Democrats, primarily because of their domestic social policies, historically have drawn 60% to 90% of the Jewish vote. That has hovered near 80% since the 1990s, when Republicans embraced the evangelical community and religious language that often made Jews uncomfortable, according to pollsters Anna Greenberg and Mark Mellman.
Instead, Democrats say they are hoping to focus on areas of common values in all faiths — fighting poverty, loving one’s neighbor, justice, equality and caring for the earth — rather than their theological differences.
Jewish communal leaders involved in the process believe that the Democrats’ approach could prove appealing to Jewish Americans, the vast majority of whom have historically supported a separation of church and state.
“The question is, as [Democrats] do this, are they going to talk with nondenominational terms? Are they going to use exclusive language? If so, I think the Jewish community will feel comfortable. If you begin to hear a lot of Christological language and sectarian language, I think the Jewish community will feel uncomfortable with it,” Saperstein said.
The religious leaders involved in the Democrats’ faith programs were not censored, nor where they told what they could say or what language they could use, according to the Democratic National Committee’s Jewish outreach coordinator, Matt Dorf, who was a key organizer of the kick-off interfaith gathering event. But he acknowledged there were discussions among planners about inclusivity and the selection of faith leaders interested in infusing their messages with a more inclusive tone.

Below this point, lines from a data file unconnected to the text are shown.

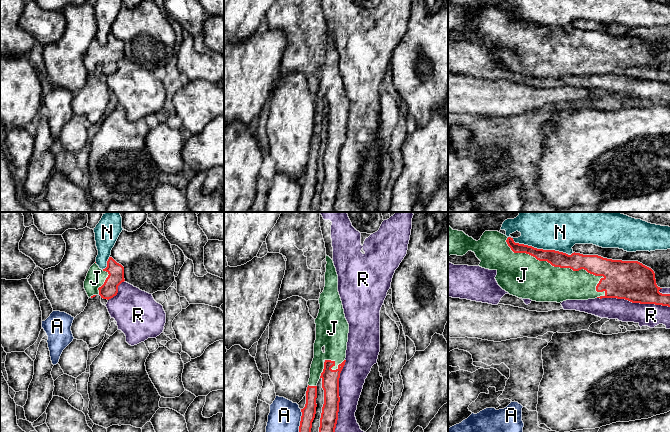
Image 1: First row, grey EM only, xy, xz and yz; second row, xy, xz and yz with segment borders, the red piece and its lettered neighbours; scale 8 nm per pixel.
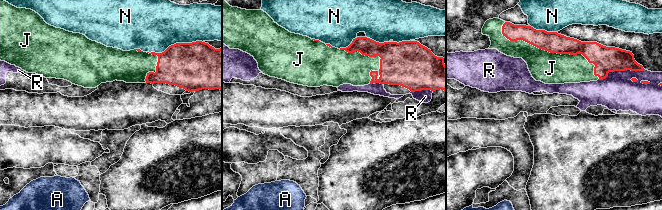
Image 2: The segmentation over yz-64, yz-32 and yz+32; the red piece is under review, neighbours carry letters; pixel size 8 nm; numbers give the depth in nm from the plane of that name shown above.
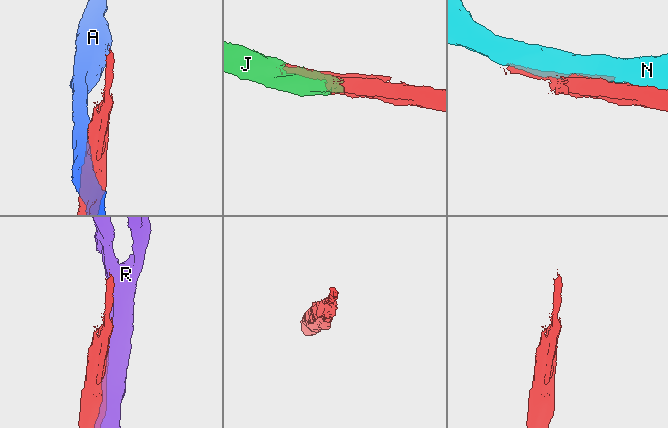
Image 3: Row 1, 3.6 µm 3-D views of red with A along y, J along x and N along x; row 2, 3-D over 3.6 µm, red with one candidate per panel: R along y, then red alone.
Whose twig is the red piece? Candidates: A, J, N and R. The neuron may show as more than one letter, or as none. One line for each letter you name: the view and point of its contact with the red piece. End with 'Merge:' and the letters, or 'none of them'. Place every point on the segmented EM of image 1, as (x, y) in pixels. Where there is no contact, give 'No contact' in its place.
J: Touches red at yz (563, 267)
Merge: J

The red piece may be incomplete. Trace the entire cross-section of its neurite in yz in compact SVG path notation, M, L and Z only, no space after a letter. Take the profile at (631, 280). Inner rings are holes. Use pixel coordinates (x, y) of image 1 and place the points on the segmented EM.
M448 221L448 256L463 256L468 251L475 253L481 261L478 266L496 270L495 277L498 285L510 295L536 302L563 302L566 300L588 300L595 298L625 299L632 303L655 304L670 307L670 294L659 292L654 271L638 261L622 261L603 258L598 255L583 255L572 253L568 255L555 250L537 249L532 246L515 243L513 238L498 231L485 231L476 241L463 231L453 230Z

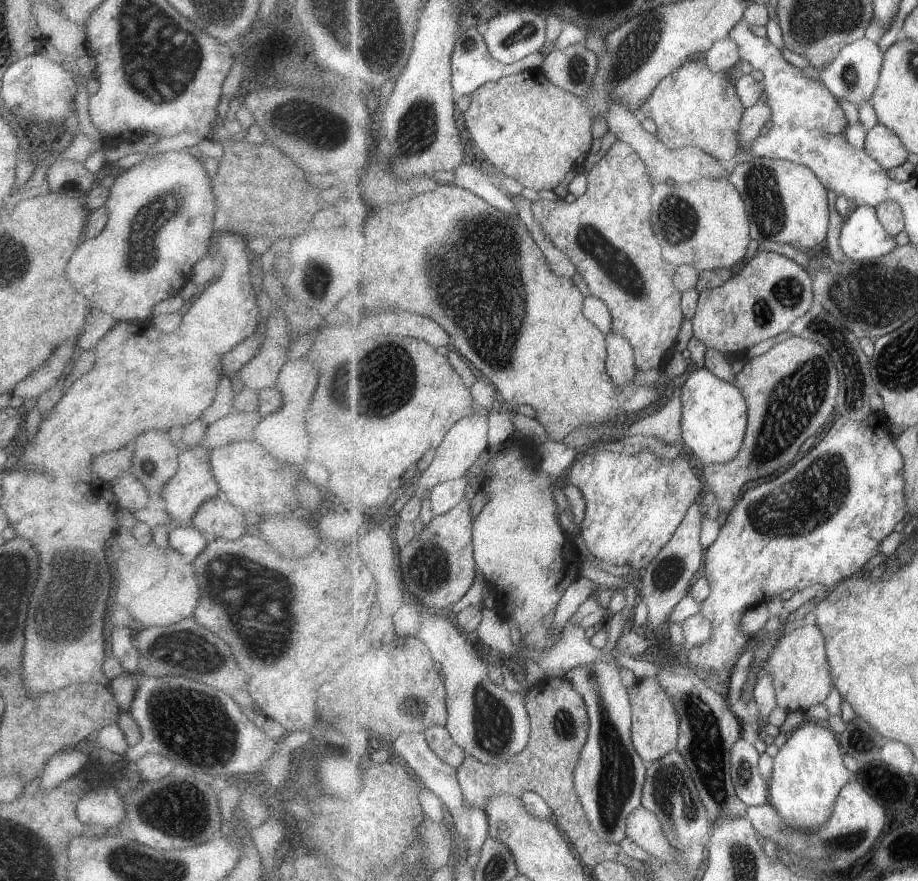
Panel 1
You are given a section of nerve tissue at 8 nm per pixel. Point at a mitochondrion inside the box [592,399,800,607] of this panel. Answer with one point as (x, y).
(670, 570)

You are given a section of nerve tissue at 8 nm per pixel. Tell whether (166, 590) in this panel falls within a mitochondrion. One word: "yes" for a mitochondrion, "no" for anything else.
no

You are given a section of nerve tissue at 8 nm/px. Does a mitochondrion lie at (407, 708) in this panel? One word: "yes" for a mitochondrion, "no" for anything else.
yes

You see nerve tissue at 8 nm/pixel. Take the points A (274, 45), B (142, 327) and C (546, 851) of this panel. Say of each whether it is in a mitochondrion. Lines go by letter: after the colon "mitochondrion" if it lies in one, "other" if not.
A: other
B: other
C: other

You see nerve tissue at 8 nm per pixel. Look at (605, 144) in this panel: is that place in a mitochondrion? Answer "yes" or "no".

“When people see that all of them are being given freedom to speak what’s truth to them and not be told you can come to speak with Democrats only if you put these things aside, it creates a better discussion, it creates a better dialogue,” Sapp said.
This does not sit well with everyone. Advocates of separation of church and state, such as Barry Lynn, executive director of Americans United for Separation of Church and State, and Anti-Defamation League National Director Abraham Foxman, are troubled by the effort and argue that religion is a private matter that has no place in government or politics.
Other Jewish leaders, such as Ira Forman, executive director of the National Jewish Democratic Council, think that American Jews may be more comfortable with a level of religion in public life than they had been in the past. “All this religious language in the public square was more foreign and more scary. I think we’ve gotten a little used to it,” he said.
In fact, some Jewish leaders view faith and politics as inextricably bound together. “The values that we have as Jews — just as the values of Christians, and Buddhists and Hindus and Muslims have from their own spiritual lives and faith communities — need to be part of this public discussion,” said Jack Moline, the Conservative rabbi of the Agudas Anchim Congregation in Alexandria, Va. “Government and religion need to be separate. Values don’t exist in a vacuum.”
And if ‘God talk’ remains a part of the American political drama, then some Jews, including some who remain skeptical, want a role to play.
“They understand that other religious traditions, particularly certain Christian religious traditions, are going to be well represented, and they would like to see Jewish tradition have a say,” Moline said.